— What is expected —
From the material below, return every line that includes "begin".

====

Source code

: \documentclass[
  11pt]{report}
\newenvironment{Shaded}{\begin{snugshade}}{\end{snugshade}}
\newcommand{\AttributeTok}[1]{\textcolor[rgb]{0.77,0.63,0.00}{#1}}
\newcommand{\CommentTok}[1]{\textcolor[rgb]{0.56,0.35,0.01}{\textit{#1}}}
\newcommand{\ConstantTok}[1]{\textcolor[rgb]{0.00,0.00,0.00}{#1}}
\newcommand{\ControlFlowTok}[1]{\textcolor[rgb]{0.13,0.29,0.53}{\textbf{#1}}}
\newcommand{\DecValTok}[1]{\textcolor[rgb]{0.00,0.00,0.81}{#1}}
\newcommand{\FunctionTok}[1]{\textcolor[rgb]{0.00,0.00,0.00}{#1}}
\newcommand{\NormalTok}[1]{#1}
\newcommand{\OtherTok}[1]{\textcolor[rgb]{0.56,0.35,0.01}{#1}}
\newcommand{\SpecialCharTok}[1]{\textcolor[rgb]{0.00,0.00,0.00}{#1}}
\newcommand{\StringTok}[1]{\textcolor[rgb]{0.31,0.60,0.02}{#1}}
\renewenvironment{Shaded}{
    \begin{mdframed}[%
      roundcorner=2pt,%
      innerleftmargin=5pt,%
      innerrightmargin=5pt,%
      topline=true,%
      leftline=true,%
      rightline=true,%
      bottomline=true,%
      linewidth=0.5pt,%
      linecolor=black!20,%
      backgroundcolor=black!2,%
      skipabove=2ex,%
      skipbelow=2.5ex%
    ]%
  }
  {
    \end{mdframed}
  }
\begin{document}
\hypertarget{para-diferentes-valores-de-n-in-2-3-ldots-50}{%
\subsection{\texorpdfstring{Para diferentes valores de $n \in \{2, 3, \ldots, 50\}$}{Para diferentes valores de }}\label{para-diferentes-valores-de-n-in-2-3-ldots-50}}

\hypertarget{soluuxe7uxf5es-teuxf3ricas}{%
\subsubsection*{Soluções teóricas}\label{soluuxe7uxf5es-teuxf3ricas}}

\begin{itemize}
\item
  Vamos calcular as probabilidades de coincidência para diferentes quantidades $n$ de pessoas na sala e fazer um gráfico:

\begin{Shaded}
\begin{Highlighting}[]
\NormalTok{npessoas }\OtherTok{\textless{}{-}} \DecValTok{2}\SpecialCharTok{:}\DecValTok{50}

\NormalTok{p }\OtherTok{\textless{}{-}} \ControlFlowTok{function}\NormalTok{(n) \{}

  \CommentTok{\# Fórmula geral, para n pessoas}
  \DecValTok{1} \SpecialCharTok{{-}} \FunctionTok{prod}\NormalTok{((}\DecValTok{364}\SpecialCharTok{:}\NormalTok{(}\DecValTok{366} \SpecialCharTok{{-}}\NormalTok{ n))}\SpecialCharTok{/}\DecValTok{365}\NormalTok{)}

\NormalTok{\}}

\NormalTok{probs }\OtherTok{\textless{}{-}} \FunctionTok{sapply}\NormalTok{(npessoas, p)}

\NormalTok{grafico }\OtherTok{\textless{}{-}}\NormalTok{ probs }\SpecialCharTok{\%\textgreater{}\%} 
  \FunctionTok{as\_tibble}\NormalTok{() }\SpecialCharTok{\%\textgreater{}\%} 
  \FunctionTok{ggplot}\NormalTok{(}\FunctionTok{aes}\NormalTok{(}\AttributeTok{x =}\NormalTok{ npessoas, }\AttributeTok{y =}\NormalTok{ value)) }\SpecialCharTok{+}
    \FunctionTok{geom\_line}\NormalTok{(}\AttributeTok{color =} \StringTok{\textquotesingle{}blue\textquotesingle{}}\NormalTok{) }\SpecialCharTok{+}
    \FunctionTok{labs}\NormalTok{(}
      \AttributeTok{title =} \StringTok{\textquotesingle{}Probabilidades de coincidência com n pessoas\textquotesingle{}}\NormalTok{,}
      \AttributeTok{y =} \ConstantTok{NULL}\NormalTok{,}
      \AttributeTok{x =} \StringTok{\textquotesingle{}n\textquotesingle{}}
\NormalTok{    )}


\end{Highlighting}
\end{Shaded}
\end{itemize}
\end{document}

====

— The completed task —
\newenvironment{Shaded}{\begin{snugshade}}{\end{snugshade}}
    \begin{mdframed}[%
\begin{document}
\begin{itemize}
\begin{Shaded}
\begin{Highlighting}[]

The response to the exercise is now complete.